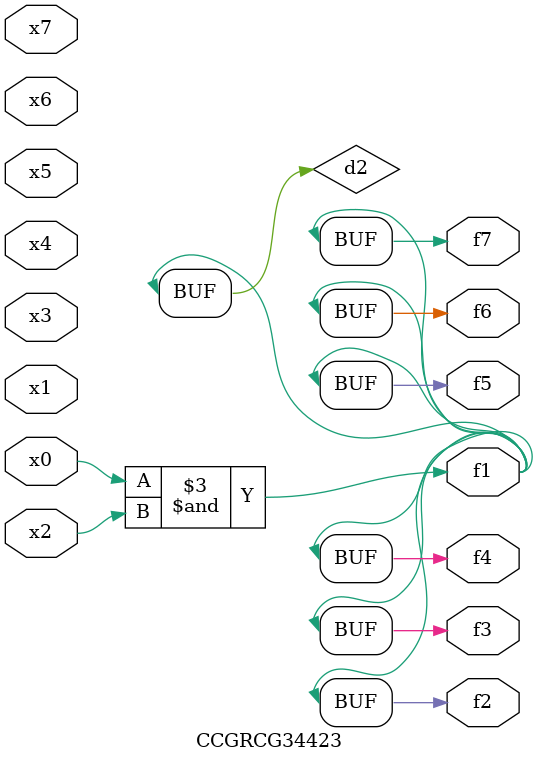
<source format=v>
module CCGRCG34423(
	input x0, x1, x2, x3, x4, x5, x6, x7,
	output f1, f2, f3, f4, f5, f6, f7
);

	wire d1, d2;

	nor (d1, x3, x6);
	and (d2, x0, x2);
	assign f1 = d2;
	assign f2 = d2;
	assign f3 = d2;
	assign f4 = d2;
	assign f5 = d2;
	assign f6 = d2;
	assign f7 = d2;
endmodule

</source>
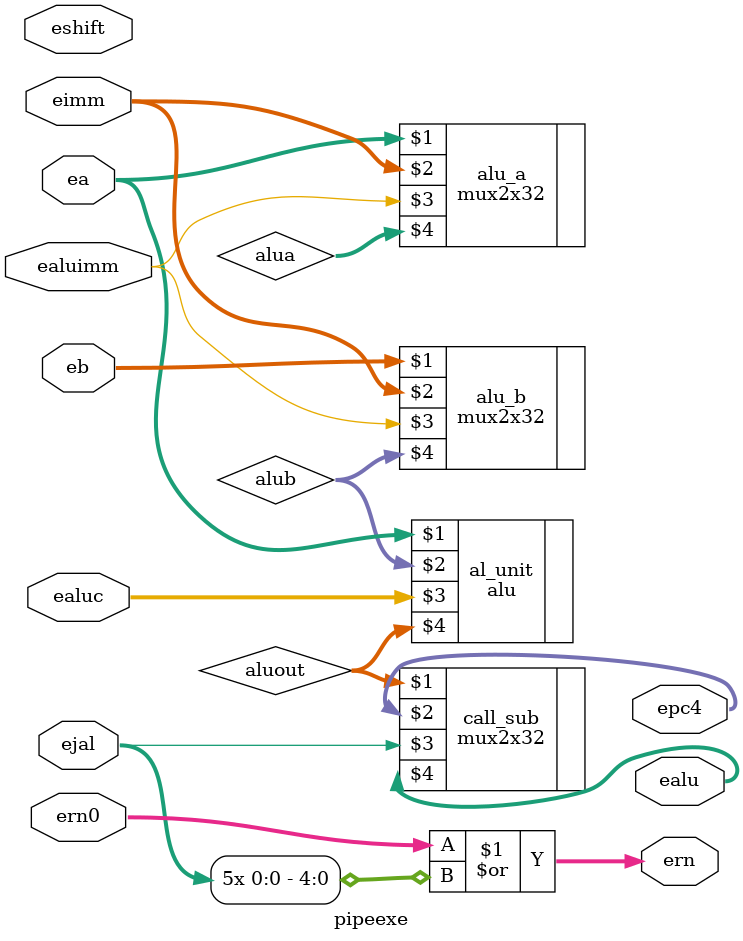
<source format=v>
module pipeexe(ealuc,ealuimm,ea,eb,eimm,eshift,ern0,epc4,ejal,ern,ealu);
input wire[3:0] ealuc;
input wire[31:0] ea, eb, eimm;
input wire ealuimm, eshift;
input wire ejal;
input wire[4:0] ern0;
output wire[4:0] ern;
output wire[31:0] ealu, epc4;
//ealu is the output of pipeexe stage. Note that it can be pc+4.

wire [31:0] alua,alub,aluout;
mux2x32 alu_a(ea,eimm,ealuimm,alua);
mux2x32 alu_b(eb,eimm,ealuimm,alub);
alu al_unit(ea,alub,ealuc,aluout);
mux2x32 call_sub(aluout,epc4,ejal,ealu);
assign ern = ern0 | {5{ejal}}; //write reg no.

endmodule
</source>
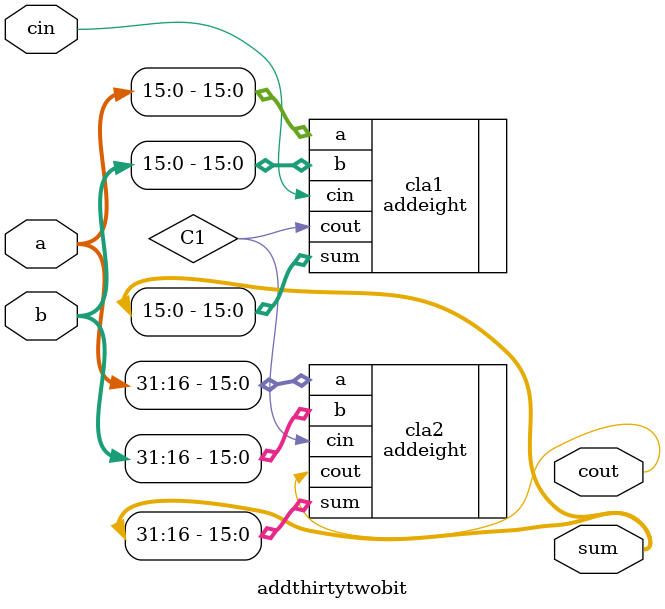
<source format=v>
`timescale 1ns / 1ps


module addthirtytwobit(a,b, cin, sum,cout);
input [31:0] a,b;
input cin;
output [31:0] sum;
output cout;
wire C1;
addeight cla1 (.a(a[15:0]), .b(b[15:0]), .cin(cin), .sum(sum[15:0]), .cout(C1));
addeight cla2 (.a(a[31:16]), .b(b[31:16]), .cin(C1), .sum(sum[31:16]), .cout(cout));


    
endmodule

</source>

- - -

Repeat each record exactly as shown above, dropping all images.

Solution below:
<source format=v>
module CCGRCG34423(
	input x0, x1, x2, x3, x4, x5, x6, x7,
	output f1, f2, f3, f4, f5, f6, f7
);

	wire d1, d2;

	nor (d1, x3, x6);
	and (d2, x0, x2);
	assign f1 = d2;
	assign f2 = d2;
	assign f3 = d2;
	assign f4 = d2;
	assign f5 = d2;
	assign f6 = d2;
	assign f7 = d2;
endmodule

</source>
<source format=v>
module pipeexe(ealuc,ealuimm,ea,eb,eimm,eshift,ern0,epc4,ejal,ern,ealu);
input wire[3:0] ealuc;
input wire[31:0] ea, eb, eimm;
input wire ealuimm, eshift;
input wire ejal;
input wire[4:0] ern0;
output wire[4:0] ern;
output wire[31:0] ealu, epc4;
//ealu is the output of pipeexe stage. Note that it can be pc+4.

wire [31:0] alua,alub,aluout;
mux2x32 alu_a(ea,eimm,ealuimm,alua);
mux2x32 alu_b(eb,eimm,ealuimm,alub);
alu al_unit(ea,alub,ealuc,aluout);
mux2x32 call_sub(aluout,epc4,ejal,ealu);
assign ern = ern0 | {5{ejal}}; //write reg no.

endmodule
</source>
<source format=v>
`timescale 1ns / 1ps


module addthirtytwobit(a,b, cin, sum,cout);
input [31:0] a,b;
input cin;
output [31:0] sum;
output cout;
wire C1;
addeight cla1 (.a(a[15:0]), .b(b[15:0]), .cin(cin), .sum(sum[15:0]), .cout(C1));
addeight cla2 (.a(a[31:16]), .b(b[31:16]), .cin(C1), .sum(sum[31:16]), .cout(cout));


    
endmodule

</source>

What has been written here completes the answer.